World Bank has predicted a "disappointing" growth result for economies in the developing world for 2014.
It was announced by the organisation that it now predicts growth in developing countries will be 4.8 per cent, down from its initial guess of 5.3 per cent.
World Bank president Jim Yong Kim said the growth rates forecast by the body are "far too modest to create the kind of jobs we need to improve the lives of the poorest 40 per cent".
Andrew Burns, a senior economist at the bank, who was also one of the new authors of the report, stated that the figures pose a series of problems regarding whether or not the developing world is seeing substantial enough economic growth.

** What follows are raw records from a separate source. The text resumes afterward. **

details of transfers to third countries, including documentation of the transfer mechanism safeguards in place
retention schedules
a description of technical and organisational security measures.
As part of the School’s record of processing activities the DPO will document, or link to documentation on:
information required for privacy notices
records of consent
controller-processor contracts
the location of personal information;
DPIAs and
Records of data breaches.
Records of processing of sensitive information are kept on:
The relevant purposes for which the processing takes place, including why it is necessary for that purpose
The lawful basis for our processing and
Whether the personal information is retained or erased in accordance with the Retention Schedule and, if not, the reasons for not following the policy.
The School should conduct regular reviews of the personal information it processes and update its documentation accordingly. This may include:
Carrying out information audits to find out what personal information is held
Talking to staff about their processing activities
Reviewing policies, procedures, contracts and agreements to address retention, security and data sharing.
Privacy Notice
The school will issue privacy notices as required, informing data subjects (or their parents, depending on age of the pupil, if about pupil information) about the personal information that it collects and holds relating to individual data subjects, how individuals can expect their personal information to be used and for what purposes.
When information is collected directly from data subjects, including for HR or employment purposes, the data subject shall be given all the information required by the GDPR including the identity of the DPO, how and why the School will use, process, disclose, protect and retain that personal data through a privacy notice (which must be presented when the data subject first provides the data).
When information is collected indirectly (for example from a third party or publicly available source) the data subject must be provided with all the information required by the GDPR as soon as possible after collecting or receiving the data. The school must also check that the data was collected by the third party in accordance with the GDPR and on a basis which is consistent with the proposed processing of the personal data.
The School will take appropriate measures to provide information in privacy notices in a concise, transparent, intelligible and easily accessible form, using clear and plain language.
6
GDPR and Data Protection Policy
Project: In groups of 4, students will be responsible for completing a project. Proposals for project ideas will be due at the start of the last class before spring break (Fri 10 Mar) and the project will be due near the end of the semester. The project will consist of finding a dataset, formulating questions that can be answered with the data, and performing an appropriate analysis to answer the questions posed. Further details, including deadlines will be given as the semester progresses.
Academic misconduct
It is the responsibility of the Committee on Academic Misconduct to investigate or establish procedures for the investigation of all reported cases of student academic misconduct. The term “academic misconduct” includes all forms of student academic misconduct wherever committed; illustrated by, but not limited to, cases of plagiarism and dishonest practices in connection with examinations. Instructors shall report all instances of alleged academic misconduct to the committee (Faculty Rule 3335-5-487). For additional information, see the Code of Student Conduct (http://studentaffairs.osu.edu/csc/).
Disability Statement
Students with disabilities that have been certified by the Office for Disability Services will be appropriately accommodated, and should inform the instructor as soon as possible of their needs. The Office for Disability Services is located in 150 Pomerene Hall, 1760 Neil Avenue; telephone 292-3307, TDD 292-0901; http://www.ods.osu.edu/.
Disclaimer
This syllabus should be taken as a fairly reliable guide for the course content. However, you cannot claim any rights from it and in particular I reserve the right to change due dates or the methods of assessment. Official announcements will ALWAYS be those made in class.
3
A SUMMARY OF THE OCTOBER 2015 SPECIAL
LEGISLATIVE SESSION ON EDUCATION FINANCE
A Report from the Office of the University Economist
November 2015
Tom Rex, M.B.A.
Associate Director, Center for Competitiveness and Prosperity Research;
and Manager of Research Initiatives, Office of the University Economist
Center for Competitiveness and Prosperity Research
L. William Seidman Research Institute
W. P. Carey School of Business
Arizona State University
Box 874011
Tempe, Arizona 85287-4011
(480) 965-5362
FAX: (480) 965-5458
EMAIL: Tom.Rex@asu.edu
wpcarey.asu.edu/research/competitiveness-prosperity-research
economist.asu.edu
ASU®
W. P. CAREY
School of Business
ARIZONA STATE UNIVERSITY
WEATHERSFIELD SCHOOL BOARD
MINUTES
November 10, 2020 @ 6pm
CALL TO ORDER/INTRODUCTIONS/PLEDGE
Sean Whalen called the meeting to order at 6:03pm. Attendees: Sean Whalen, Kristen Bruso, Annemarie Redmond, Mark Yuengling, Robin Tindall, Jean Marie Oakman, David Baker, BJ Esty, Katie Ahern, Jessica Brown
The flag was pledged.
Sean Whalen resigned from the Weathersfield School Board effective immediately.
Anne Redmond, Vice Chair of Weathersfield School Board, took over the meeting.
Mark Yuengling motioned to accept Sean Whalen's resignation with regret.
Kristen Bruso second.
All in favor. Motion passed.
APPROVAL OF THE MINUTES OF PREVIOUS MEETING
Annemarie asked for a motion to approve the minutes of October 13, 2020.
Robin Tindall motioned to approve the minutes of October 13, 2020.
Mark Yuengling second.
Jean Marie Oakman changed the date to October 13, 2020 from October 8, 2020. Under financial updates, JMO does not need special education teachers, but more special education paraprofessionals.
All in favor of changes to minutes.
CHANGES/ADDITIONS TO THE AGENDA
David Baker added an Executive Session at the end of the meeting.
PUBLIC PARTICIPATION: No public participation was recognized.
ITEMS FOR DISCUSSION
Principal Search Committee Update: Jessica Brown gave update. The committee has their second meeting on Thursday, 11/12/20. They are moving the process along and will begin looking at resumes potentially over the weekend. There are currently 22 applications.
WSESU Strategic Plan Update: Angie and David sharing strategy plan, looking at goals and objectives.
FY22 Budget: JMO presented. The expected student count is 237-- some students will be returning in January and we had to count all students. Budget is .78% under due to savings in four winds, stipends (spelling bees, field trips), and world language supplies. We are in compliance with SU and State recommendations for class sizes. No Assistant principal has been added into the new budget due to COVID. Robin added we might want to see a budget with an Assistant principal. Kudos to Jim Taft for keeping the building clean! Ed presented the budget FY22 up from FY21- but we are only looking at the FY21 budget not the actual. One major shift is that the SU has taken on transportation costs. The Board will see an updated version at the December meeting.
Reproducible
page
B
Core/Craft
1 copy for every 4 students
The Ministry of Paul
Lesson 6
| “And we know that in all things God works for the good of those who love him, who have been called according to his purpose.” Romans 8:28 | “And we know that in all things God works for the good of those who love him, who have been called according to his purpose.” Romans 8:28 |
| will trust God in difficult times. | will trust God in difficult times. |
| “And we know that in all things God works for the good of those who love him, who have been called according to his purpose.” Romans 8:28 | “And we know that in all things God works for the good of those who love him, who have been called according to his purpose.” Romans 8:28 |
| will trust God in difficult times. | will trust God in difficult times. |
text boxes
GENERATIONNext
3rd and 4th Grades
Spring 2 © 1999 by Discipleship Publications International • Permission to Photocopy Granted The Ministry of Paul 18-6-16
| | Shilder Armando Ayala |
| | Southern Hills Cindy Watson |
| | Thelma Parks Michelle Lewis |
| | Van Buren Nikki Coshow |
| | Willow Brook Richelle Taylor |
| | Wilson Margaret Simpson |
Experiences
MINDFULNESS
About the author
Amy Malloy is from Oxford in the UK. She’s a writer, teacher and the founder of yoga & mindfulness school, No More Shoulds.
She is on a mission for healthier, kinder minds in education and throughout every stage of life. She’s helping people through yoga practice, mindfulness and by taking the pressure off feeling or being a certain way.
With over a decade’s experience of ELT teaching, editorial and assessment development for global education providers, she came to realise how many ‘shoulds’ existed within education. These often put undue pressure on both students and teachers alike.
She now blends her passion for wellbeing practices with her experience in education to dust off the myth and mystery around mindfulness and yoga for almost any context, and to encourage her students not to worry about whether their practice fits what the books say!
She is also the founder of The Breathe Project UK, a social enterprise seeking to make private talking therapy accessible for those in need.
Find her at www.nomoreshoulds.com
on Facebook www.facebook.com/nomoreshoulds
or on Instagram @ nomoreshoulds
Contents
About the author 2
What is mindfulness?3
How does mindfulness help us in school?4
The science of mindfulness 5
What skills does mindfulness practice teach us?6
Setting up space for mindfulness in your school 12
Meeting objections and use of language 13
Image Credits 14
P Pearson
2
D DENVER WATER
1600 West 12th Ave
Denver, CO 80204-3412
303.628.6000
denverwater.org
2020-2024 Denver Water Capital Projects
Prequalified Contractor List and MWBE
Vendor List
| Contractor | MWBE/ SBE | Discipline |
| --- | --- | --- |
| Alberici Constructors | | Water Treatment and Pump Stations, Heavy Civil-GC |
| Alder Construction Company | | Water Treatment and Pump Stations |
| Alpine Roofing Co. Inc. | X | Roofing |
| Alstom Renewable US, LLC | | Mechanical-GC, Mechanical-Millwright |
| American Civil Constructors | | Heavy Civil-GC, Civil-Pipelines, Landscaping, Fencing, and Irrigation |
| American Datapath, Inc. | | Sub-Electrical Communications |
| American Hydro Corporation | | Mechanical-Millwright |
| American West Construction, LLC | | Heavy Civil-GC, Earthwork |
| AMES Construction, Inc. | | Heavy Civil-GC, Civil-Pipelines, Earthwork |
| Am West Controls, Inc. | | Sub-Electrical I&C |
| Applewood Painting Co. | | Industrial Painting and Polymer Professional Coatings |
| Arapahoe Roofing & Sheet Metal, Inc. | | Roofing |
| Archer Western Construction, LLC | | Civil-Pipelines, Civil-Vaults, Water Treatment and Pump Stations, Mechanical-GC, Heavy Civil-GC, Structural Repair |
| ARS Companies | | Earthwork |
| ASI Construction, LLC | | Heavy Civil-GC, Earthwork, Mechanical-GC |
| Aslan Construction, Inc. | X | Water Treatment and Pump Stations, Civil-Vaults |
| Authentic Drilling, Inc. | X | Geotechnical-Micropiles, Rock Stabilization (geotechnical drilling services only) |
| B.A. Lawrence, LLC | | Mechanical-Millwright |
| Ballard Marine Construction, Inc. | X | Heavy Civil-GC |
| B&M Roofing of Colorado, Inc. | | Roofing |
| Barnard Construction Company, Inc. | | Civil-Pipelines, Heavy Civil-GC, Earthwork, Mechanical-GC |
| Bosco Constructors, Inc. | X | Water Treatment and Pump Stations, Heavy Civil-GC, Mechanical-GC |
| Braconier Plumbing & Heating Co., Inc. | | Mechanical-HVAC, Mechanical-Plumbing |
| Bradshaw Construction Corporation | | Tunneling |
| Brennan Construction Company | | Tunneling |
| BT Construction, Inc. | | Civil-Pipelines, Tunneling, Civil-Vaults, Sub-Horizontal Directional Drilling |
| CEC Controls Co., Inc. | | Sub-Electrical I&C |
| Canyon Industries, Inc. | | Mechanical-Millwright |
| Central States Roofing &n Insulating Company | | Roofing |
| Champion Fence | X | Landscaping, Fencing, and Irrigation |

"It's one thing to have one year where one-off factors explain why growth wasn't quite as strong as you anticipated. To have three years in a row where growth disappoints does have to start begging exactly those kinds of questions," he said.
Important growth areas
India and South Africa were among the nations named by World Bank as some of those that need to make progress in key areas such as energy, labour markets and infrastructure if they are to see good levels of economic growth in the coming years.
Economic growth is on a firmer footing in the UK, with the International Monetary Fund (IMF) recently admitting it got it wrong when it said the country's recovery was built on consumer spending, with the organisation stating that the UK has moved towards a more "investment-led recovery" in recent months.
However, the IMF did warn the Treasury that it must be aware of the risks of a housing bubble, as this could jeopardise the flourishing economic recovery in the UK. Chancellor George Osborne has denied that a housing bubble is growing in the UK, but critics have suggested the cost of homes is growing too fast to be sustainable and a crash will be just around the corner.